Buckling Roads Ahead

A historic heat wave has the Pacific Northwest caught in its grip. One of the few places that many believed would largely escape the worst of climate change has seen temperatures reach triple digits this past weekend. Portland, Oregon, hit 112 degrees Fahrenheit on Sunday, breaking the all-time high of 108 degrees Fahrenheit, which had been set just the day before. Seattle, for the first time since records started being kept in 1897, experienced two consecutive triple-digit days. Despite the Northwest’s reputation for moderate weather, it’s so hot that roads are buckling, even the interstate highways.

One of the roads in Washington State buckling in the recent historic heat wave. Twitter: @wspd7pio.

Other areas of the West face even worse conditions. “The Southwest is getting hammered by climate change harder than almost any other part of the country, apart from perhaps coastal cities,” points out Jonathan Overpeck, a climate scientist at the University of Michigan. “And as bad as it might seem today, this is about as good as it’s going to get if we don’t get global warming under control.”

According to a hair-raising report by the UN’s Intergovernmental Panel on Climate Change (IPCC), a draft of which was obtained recently by Agence France-Presse (AFP), the outlook is unrelievedly grim if we don’t change direction immediately. Pulling no punches, the report bluntly declares that “the worst is yet to come.”

Entire societies and ecosystems will begin to come apart under the stress. “Species extinction, more widespread disease, unlivable heat, ecosystem collapse, cities menaced by rising seas – these and other devastating climate impacts are accelerating and bound to become painfully obvious before a child born today turns 30,” according to the AFP account.

The 4000-page IPCC draft report, not scheduled for release until February 2022, constitutes the most comprehensive assessment so far of how climate change is disrupting our world. As have numerous other studies, the IPCC analysis makes clear that those least responsible for climate destabilization are suffering disproportionately. In particular, indigenous communities struggle to preserve their cultural practices, traditions, and livelihoods in the face of rapid global warming that they did little to set off.

Perhaps the most urgent point made in the IPCC report is that current levels of adaptation are not nearly sufficient to meet the moment. Even under an optimistic scenario of two degrees Celsius of warming by mid-century, the projections are startling. Billions of people will endure coastal destruction, drought, famine, wildfire, and extreme poverty.

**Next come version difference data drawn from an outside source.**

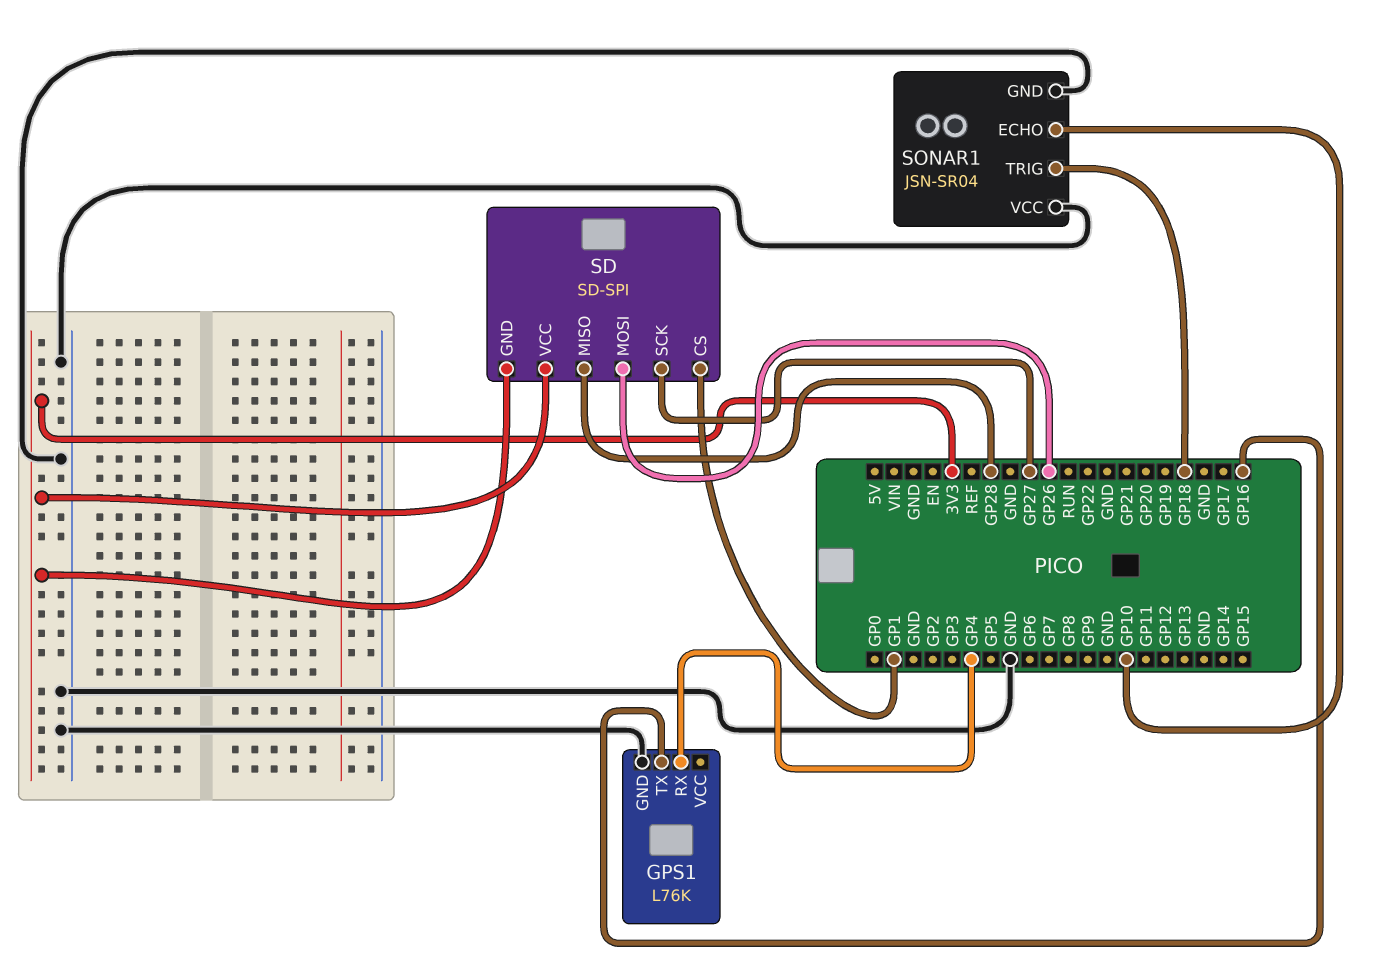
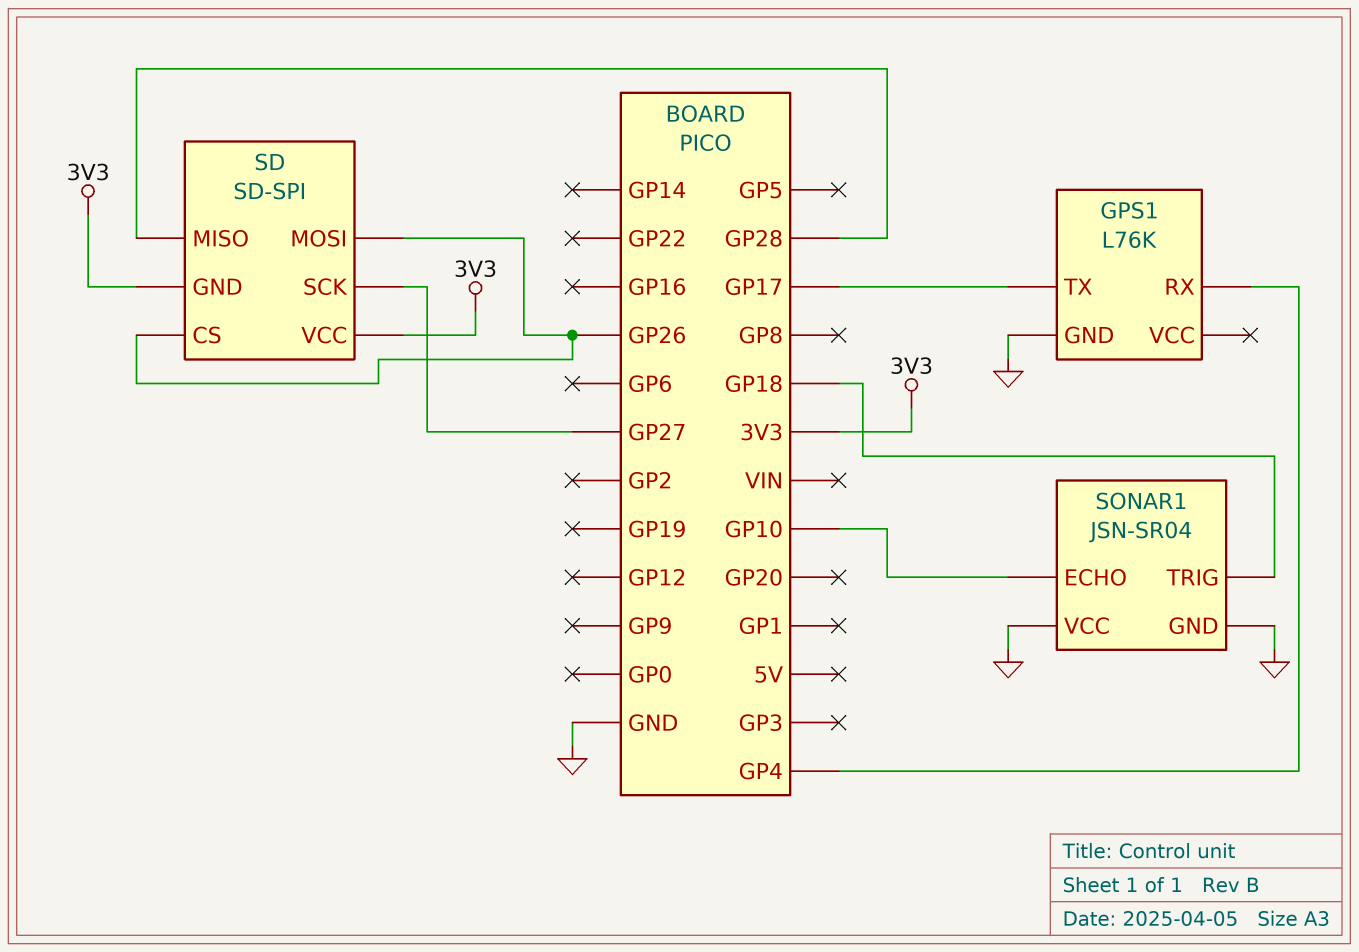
GPS1 pin TX: GP16 -> GP17
SD pin CS: GP1 -> GP26

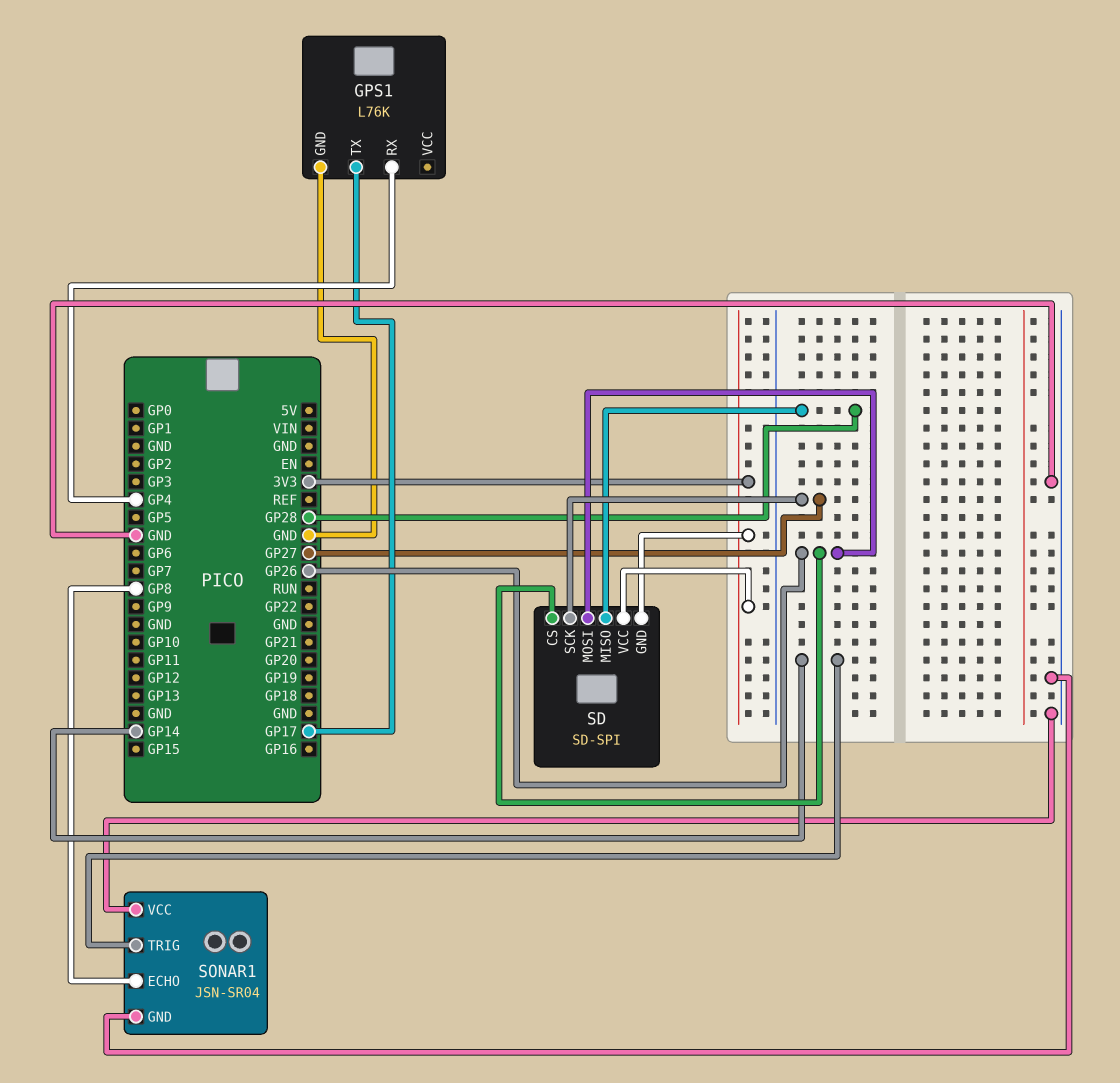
SONAR1 pin ECHO: GP10 -> GP8
SONAR1 pin TRIG: GP18 -> GP14

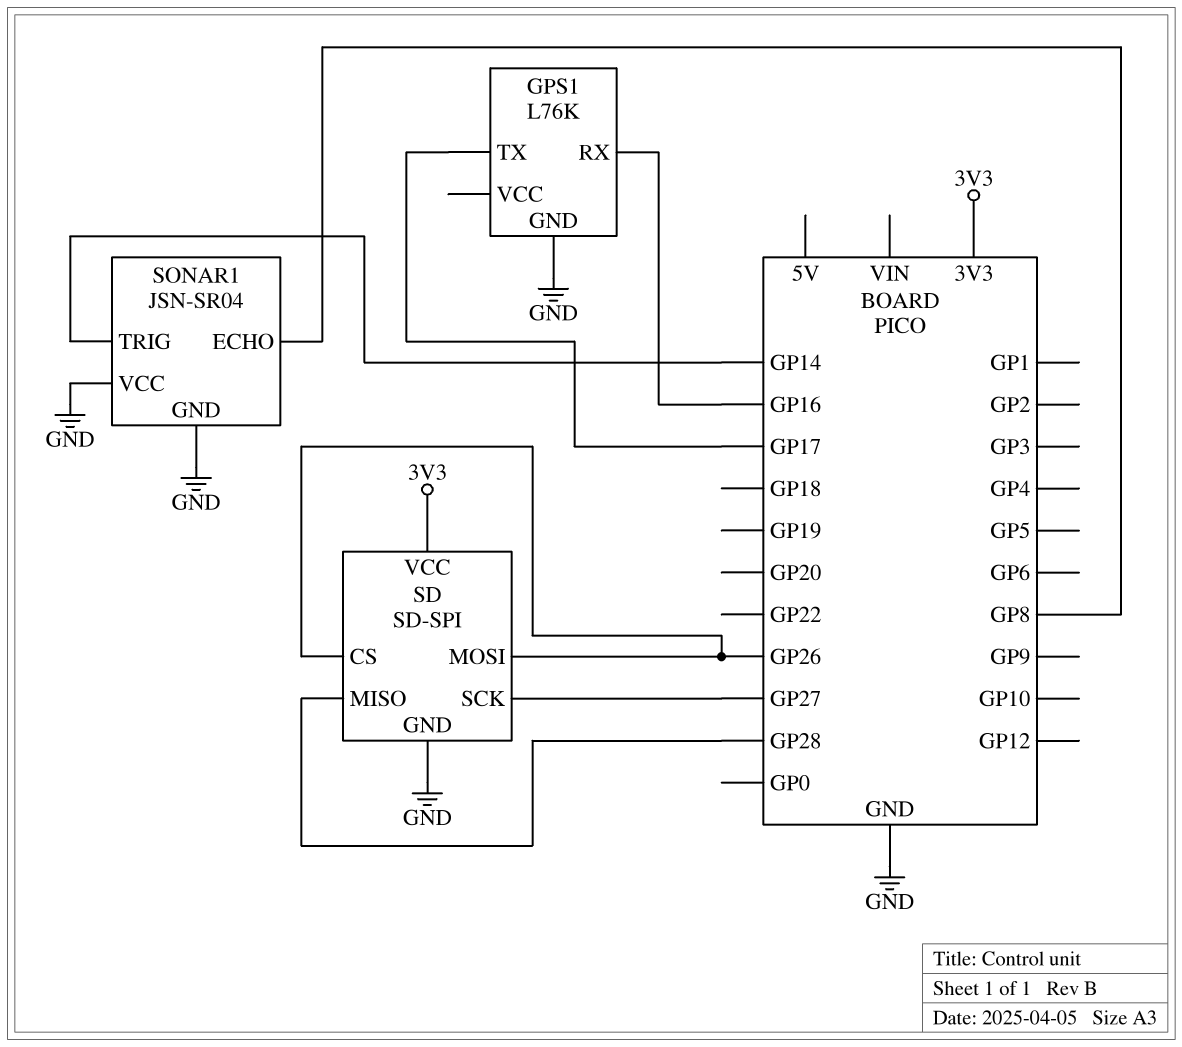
GPS1 pin RX: GP4 -> GP16
SD pin GND: 3V3 -> GND

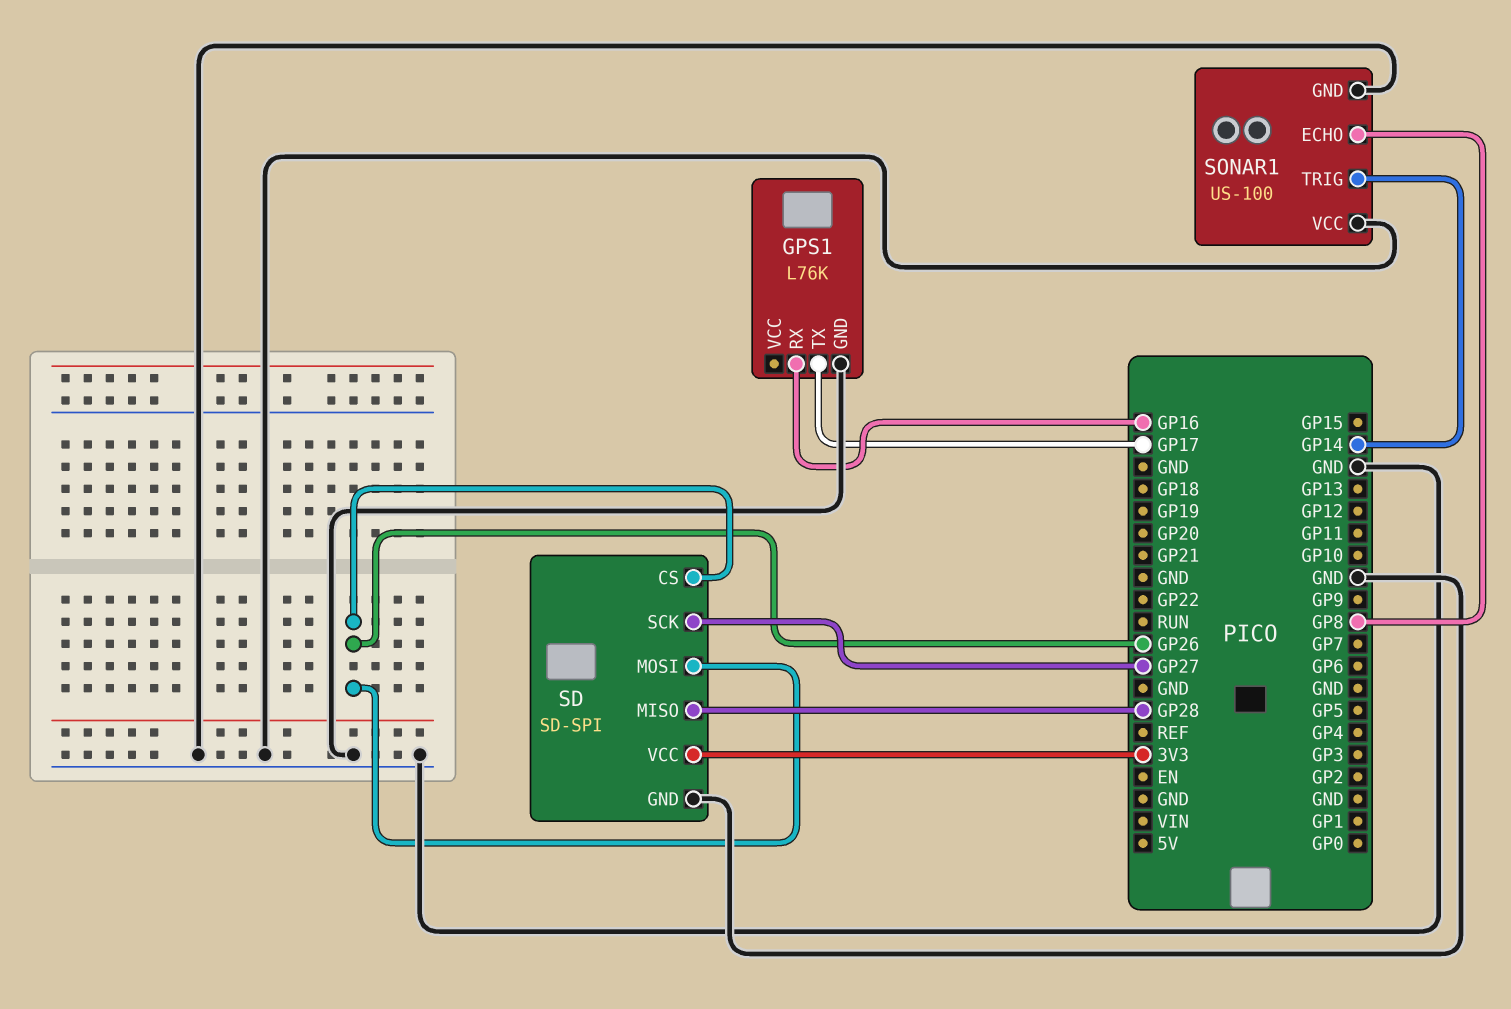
SONAR1: JSN-SR04 -> US-100

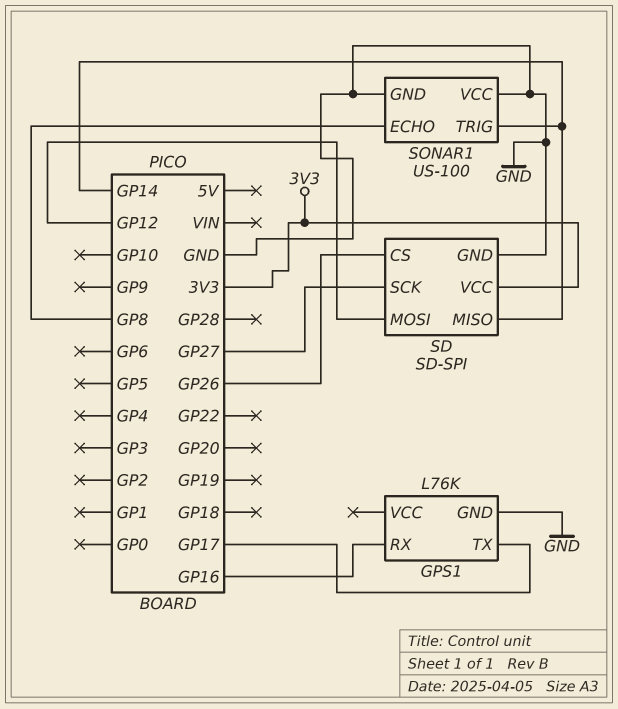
SD pin MISO: GP28 -> GP14
SD pin MOSI: GP26 -> GP12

The IPCC emphasizes that the foreboding picture it paints doesn’t relieve us of the obligation to do everything we can to keep the situation from completely unraveling. It notes that there are still significant steps we can take to mitigate the worst consequences of climate change. But, as the AFP dispatch puts it, “simply swapping a gas guzzler for a Tesla or planting billions of trees to offset business-as-usual isn’t going to cut it.”

“We need transformational change operating on processes and behaviours at all levels: individual, communities, business, institutions and governments,” insists the IPCC report. “We must redefine our way of life and consumption.”

The question, of course, is whether we can pull off this kind of sweeping makeover. What will it take to convince people and their governments that this is the only viable way forward? The answer remains to be seen but, like the ghost of Hamlet’s father, the question hangs over us, warning of a dire end if we fail to pay attention.

Pointing to past major climate shocks, the IPCC report observes that they upended the environment and wiped out the vast majority of species. “Life on Earth can recover from a drastic climate shift by evolving into new species and creating new ecosystems,” it cautions. “Humans cannot.”

P.S. It hit 116 Degrees Fahrenheit in Portland, OR yesterday. Three days, three records in a row. Oh, and it was another triple-digit day in Seattle. So that’s the first time that we know of that Seattle had three triple-digit days in a row.